# lol.. Skyline Hatchback.... :P



## rinrin (Mar 21, 2003)

When did this model come out? lol
nissan has been holding out on us.


----------



## CHI-B14SENTRA (May 1, 2002)

man that;s not even funny that hurts


----------



## rinrin (Mar 21, 2003)

It was just a joke dude.. dont take it too seriously...


----------



## CHI-B14SENTRA (May 1, 2002)

rinrin said:


> *It was just a joke dude.. dont take it too seriously... *


I wasn't taking it toooo seriously, its just that its a waste of a BAD ASS CAR, and I bet it was some spoiled brat that did that, If i had that car I'll be tooo paranoid to take it out, lol but then AGAIN you never know POWER like that can change people lol


----------



## SangerSE-R (Jan 13, 2003)

hahaha


----------



## TuxedoCartman (May 3, 2003)

CHI-B14SENTRA said:


> *I bet it was some spoiled brat that did that, If i had that car I'll be tooo paranoid to take it out, lol but then AGAIN you never know POWER like that can change people lol *


I don't know, judging by the damage in the front and the rear, it looks like some poor guy got caught in the middle of a multi-car pile-up. It's really difficult to run into something with both ends of the car straight on.


----------



## Lurker Above (Apr 21, 2003)

CHI-B14SENTRA said:


> *man that;s not even funny that hurts *


...says the poster with the animated avatar  

Lurker Above, 'yeah...it's something like that'


----------



## Henry8866 (Apr 11, 2003)

im just trying to keep the tears in.  I would give my left nut to own a GT-R. Wouldn't all of us? who needs their left nut anyways?


----------



## Nssnman (Apr 2, 2003)

Man, that cars jacked up. Really sucks!


----------



## Lurker Above (Apr 21, 2003)

judging by the impact points, i'd say the skyline driver slammed on his brakes and caught somebody's rear bumper at headlight level (did that once with my 240sx...not this catastrophically mind you!), then SOMETHING BIG hit him at trunk level! assuming everyone's panic braking, with all the nose diving, he should have been hit low on his substantial rear bumper if it was a normal sized car. pity...

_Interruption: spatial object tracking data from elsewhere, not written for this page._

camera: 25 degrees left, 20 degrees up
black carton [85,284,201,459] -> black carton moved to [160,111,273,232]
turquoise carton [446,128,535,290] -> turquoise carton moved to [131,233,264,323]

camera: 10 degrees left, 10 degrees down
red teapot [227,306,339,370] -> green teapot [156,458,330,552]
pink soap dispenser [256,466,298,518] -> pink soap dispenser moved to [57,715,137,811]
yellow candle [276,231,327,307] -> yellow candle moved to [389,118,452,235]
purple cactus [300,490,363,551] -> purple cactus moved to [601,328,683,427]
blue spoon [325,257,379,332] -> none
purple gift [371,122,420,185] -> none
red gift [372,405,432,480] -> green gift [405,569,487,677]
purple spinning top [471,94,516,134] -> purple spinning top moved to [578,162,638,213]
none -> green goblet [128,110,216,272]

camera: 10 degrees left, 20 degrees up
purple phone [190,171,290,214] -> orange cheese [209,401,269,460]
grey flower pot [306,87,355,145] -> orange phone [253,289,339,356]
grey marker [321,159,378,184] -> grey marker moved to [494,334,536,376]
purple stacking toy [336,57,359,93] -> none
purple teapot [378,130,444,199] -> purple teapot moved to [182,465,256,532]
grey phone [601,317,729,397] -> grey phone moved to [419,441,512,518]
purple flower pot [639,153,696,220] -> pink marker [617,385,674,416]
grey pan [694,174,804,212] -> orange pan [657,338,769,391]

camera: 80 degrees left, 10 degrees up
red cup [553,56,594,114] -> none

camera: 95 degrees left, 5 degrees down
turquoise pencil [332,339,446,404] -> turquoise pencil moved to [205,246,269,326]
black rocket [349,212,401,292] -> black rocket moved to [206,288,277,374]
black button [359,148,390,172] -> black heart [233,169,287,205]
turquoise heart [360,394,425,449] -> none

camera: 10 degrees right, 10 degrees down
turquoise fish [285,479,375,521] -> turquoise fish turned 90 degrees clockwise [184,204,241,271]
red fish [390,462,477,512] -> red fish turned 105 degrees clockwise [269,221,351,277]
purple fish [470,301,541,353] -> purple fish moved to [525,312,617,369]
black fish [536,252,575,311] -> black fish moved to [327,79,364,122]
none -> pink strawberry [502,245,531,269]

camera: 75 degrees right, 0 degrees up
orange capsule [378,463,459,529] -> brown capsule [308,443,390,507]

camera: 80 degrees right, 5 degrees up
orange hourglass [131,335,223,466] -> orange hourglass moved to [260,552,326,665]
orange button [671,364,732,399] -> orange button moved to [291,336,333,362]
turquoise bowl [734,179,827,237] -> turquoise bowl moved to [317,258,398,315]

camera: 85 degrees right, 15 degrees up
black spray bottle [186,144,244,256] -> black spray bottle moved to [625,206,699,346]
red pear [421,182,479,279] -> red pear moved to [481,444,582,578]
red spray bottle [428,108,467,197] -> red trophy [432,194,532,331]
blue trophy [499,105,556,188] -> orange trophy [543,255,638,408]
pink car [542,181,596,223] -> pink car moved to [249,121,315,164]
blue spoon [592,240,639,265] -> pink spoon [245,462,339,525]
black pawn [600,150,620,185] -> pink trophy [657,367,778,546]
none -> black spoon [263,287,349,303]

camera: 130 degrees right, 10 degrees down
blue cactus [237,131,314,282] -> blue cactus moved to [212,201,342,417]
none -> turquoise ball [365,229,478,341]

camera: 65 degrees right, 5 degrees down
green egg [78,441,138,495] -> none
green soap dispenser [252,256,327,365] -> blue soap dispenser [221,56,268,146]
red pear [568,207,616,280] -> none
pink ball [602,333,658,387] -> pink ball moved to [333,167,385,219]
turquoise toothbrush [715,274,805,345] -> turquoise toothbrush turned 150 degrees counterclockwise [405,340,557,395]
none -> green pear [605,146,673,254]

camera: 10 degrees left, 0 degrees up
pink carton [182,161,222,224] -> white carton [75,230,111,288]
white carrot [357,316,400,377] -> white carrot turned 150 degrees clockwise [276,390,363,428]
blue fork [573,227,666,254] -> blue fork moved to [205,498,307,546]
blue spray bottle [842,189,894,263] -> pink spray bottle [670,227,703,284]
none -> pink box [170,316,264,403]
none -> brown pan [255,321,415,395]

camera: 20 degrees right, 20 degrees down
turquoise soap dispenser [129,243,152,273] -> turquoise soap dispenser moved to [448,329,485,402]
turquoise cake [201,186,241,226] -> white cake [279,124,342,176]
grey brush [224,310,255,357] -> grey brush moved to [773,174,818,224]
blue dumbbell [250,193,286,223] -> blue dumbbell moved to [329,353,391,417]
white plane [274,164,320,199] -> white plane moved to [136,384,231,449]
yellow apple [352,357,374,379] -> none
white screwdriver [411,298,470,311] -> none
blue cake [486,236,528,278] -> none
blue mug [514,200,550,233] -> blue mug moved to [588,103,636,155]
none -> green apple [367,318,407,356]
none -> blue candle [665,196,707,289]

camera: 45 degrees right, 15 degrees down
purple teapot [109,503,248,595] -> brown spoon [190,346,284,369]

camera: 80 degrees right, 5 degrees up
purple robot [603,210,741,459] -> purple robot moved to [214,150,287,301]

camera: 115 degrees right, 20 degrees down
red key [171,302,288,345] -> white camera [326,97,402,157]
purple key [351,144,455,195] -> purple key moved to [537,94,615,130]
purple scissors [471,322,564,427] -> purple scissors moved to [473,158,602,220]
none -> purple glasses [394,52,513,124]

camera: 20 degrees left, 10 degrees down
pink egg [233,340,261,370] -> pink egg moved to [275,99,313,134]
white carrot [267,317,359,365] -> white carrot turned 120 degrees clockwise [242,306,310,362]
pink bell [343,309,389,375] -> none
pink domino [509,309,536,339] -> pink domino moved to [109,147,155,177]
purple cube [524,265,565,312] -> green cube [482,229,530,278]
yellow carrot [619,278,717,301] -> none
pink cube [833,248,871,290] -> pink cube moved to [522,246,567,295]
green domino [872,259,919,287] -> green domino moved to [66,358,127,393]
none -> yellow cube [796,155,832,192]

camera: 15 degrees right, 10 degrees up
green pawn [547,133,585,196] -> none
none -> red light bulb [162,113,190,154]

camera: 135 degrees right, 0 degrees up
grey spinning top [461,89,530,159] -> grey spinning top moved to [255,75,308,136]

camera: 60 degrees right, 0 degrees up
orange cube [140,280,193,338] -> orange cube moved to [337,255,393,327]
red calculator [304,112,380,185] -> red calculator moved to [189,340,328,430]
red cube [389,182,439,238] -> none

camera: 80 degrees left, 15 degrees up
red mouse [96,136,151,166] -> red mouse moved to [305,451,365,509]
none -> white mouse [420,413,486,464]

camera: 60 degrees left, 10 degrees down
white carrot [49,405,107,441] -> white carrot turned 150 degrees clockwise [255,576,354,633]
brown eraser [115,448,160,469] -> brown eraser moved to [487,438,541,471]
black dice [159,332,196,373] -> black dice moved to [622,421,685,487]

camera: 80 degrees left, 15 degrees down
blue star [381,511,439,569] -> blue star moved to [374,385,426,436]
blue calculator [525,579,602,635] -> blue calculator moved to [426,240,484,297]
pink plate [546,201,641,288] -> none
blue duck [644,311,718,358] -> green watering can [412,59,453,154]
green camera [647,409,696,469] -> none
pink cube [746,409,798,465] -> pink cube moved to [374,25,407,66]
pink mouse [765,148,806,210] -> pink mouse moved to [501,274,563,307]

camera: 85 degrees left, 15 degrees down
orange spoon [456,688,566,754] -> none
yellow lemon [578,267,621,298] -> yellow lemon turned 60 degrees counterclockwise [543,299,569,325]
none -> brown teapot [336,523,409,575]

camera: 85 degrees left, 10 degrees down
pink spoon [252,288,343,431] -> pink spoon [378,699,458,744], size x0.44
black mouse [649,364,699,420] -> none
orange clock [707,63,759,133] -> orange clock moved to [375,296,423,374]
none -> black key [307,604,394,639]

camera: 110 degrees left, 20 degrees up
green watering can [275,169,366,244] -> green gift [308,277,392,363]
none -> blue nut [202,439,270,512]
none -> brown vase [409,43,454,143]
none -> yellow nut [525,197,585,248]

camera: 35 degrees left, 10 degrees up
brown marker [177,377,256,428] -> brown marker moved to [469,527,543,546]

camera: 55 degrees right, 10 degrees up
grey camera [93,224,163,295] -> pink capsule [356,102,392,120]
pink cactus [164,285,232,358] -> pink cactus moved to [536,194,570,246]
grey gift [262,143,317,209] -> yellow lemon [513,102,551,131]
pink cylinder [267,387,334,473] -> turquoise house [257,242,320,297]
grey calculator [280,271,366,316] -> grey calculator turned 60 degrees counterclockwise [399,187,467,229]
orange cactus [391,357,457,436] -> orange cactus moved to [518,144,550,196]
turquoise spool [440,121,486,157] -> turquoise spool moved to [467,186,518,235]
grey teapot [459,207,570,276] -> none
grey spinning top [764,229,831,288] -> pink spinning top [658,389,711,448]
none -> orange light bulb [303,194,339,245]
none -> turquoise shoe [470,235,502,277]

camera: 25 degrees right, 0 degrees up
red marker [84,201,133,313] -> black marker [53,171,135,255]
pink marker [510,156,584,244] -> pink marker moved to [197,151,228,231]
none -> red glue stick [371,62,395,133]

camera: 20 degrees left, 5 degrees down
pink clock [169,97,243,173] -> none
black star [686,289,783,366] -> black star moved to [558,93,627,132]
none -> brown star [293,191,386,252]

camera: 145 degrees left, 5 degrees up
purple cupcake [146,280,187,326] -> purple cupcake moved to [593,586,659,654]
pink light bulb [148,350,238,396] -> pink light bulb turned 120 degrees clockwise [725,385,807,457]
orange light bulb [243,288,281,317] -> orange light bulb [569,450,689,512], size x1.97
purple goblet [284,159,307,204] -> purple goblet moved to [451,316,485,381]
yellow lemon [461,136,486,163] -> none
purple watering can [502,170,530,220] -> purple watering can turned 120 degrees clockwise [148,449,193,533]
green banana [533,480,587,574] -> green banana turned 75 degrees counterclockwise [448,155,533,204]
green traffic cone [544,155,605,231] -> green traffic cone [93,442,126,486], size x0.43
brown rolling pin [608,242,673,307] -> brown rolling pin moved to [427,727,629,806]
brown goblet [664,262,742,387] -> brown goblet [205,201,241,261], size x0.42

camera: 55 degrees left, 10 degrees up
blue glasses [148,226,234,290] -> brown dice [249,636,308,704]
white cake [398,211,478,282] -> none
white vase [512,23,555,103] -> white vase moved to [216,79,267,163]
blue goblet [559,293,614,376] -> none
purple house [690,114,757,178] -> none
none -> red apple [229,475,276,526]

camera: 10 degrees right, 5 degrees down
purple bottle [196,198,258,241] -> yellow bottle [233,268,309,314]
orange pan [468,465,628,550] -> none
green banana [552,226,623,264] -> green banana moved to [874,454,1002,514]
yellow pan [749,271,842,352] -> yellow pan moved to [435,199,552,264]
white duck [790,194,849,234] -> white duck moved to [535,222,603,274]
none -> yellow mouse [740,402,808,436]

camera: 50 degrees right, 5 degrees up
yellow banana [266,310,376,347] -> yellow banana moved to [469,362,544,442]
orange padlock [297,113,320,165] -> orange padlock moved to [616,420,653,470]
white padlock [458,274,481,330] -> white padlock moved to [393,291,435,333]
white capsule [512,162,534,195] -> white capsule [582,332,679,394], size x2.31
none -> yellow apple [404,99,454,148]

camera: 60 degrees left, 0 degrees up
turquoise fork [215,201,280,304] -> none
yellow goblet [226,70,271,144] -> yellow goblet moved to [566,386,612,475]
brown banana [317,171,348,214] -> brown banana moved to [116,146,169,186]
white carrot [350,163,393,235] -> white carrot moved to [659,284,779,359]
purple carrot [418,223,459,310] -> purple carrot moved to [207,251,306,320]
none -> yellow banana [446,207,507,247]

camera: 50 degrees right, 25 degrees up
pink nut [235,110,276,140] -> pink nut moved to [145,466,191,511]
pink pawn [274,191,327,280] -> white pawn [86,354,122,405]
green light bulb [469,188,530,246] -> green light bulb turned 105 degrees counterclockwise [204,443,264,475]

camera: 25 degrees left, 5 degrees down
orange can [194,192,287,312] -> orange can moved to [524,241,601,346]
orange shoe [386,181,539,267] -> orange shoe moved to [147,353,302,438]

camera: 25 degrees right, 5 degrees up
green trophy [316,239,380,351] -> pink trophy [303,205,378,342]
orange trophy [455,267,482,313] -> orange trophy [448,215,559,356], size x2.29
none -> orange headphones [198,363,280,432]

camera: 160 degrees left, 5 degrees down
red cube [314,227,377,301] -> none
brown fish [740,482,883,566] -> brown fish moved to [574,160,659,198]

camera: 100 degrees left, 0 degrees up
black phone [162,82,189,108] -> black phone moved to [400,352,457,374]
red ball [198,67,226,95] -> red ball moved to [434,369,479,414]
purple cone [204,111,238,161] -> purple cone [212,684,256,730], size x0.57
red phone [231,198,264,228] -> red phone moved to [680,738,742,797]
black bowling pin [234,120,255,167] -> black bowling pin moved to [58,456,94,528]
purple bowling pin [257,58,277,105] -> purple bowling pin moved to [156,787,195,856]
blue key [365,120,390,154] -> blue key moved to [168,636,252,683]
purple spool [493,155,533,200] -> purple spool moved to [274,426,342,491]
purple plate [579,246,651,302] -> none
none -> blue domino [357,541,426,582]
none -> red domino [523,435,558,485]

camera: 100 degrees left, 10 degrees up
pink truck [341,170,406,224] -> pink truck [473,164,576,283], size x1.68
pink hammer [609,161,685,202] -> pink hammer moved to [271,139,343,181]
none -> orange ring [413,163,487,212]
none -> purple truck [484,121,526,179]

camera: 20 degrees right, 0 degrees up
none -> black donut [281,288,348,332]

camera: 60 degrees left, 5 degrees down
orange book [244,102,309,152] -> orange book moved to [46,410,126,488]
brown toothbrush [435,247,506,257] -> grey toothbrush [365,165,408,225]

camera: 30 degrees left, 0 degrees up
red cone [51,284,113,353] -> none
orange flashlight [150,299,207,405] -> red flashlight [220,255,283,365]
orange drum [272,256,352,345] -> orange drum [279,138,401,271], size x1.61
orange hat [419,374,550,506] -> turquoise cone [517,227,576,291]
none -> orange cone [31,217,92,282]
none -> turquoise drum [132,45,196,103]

reminds me of the r30 skyline rs's. they had the neat 'tekkamen' front mask with forward-opening hood, but they were nearly impossible to find in junkyards because they had lousy brakes so the nose was the first thing to go

Lurker Above


----------



## Exalta (Jan 21, 2003)

Got caught between two SUVs.Theres a new study out that referred SUVs as hazards to car owners


----------



## Guest (May 12, 2003)

The GTR wing on the roof looks good


----------



## Nssnman (Apr 2, 2003)

Little hard to see out the back window.


----------